Zitat:zzgl. etlicher selbstständiger Kompanien die überwieged der Aufklärung dienen.Durch die hohe Verbreitung von Drohnen auf allen Ebenen würde ich davon ausgehen, dass diese Aufklärungselemente eigentlich nur der Führungsunterstützung direkt dienen, also unter das fallen, was wir als C4ISTAR betrachten. Die eigentliche Aufklärungsarbeit in der Breite leisten die Unmengen von Drohnen.
Zitat:Besonders auffällig ist der sehr hohe Anteil von Fernkampfmitteln / Kampfunterstützung und der sehr hohe Infanterie-Anteil. Damit tritt die stark defensive Struktur dieser Brigade klar zum Vorschein.Nicht zu vergessen die Ausgestaltung des Schlachtfelds, die durch Minen und Drohnen die mechanisierte Kriegsführung nahezu zum Erliegen gebracht hat. Es ist halt ein Krieg der Infanterie und der Fernwaffen.
Zitat:Zum Panzer-Bat sollte man noch anmerken, dass dieses praktisch auch meist wie Artillerie eingesetzt wird und de facto das Feuer der Mörser und Drohnen vorne verdichtet, in Form einer Art Feldartillerie. Auch für Infanterie-Brigaden der Bundeswehr, insbesondere aber für die mittleren Kräfte wäre dies meiner Meinung nach eine Blaupause.Du willst Kampfpanzer als Feldartillerie bei den mKr verwenden? Oder sind das separate Aussagen?

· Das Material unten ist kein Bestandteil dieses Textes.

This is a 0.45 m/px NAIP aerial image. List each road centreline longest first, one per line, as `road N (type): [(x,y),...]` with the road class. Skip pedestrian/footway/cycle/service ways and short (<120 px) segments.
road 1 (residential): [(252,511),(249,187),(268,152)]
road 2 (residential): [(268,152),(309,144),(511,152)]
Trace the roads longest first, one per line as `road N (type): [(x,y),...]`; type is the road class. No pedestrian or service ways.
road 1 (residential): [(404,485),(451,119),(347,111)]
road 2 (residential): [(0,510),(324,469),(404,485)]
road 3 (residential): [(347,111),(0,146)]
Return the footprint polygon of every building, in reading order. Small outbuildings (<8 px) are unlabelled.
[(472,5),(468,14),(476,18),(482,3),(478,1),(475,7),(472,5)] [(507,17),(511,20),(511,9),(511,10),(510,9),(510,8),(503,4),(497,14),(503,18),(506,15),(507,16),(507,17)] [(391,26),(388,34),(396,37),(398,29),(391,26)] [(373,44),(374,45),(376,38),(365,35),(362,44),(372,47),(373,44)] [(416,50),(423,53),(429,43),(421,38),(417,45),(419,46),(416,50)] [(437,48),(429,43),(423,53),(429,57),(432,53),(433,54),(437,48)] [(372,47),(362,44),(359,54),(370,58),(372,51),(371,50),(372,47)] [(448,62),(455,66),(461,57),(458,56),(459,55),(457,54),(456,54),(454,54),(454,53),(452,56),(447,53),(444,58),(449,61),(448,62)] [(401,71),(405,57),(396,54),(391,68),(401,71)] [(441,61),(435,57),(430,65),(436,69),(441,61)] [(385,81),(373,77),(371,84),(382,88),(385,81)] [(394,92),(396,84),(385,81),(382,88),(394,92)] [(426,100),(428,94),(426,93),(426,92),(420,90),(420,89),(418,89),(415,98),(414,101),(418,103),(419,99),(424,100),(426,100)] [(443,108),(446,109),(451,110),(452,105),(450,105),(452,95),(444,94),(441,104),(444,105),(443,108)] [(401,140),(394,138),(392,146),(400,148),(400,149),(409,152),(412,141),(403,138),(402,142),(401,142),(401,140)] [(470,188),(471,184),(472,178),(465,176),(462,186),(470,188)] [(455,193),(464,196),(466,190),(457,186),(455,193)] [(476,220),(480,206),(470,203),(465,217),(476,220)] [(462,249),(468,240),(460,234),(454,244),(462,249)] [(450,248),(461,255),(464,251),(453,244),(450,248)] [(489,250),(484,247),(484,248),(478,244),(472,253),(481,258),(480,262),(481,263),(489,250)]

Bei den mKr tu' ich mich etwas schwer mit dieser Struktur, weil ich für uns einfach keinen Anlass für einen so großen mKr-Verband sehe, auch nicht als Korpsreserve. Die Briten könnten sowas gebrauchen, aber wir?
Man könnte nur den Grundgedanken übernehmen, dann aber im kleineren Rahmen.
Für die DSK könnte ich mir sowas allerdings auch in dieser Dimension vorstellen. 5-6 eigenständige, für sich allein kampffähige, verstärkte Bataillone bzw. Regimenter, dazu Unterstützer, die wiederum auch eigenständig einsetzbar sind. Transportbtl, Kampfpanzer und Artillerie werden durch Helikopter ersetzt, die Stäbe von LL1 und X23 könnten dabei dann flexibel zusammengesetzte Kampfgruppen führen.
Zitat:Damit das jedoch im Einsatz funktioniert (und auch Azov hat regelmäßig Probleme deswegen, trotz aller praktischen Kriegserfahrung), müssen die Truppen besonders gut ausgebildet, besonders erfahren und von einem besonderen Korps-Geist seinGerade das spricht mMn dagegen, das auf die mKr anzuwenden und stattdessen dafür, es bei den lKr zu nutzen. Denn weiter auseinander als diese beiden Kategorien könnten Selbstverständnis, Erfahrung und Ausbildungsqualität ja kaum liegen.
Die mKr werden bei uns aufgestellt aus Angehörigen anderer Truppengattungen, die sich allesamt schwer damit tun, ihren angestammten Ethos abzulegen und sich auf dieses neue Konzept, das noch gar keins ist, überhaupt einzulassen. Die Tatsache, dass die mKr sich auch weiterhin aus Jägern und Panzergrenadieren zusammensetzen werden, spricht doch eigentlich Bände, was die Chancen auf eine eigene Identität dieser Kategorie angeht. Wenn schon die Kampftruppenbataillone einer Brigade sich voneinander abgrenzen, indem sie die gleiche Waffe in unterschiedliche Türme einbauen, dann ist da der erforderliche Korpsgeist für so ein Konzept wohl kaum zu generieren.
Bei den lKr sehe ich das komplett gegensätzlich. Da gibt es zwar auch Unterschiede im Selbstverständnis, aber die lassen sich auf das jeweilige Bataillon/Regiment beschränkt runterbrechen auf ein "gesundes" Niveau.
Ich glaube, es wird man wieder Zeit für ein Wunschkonzert.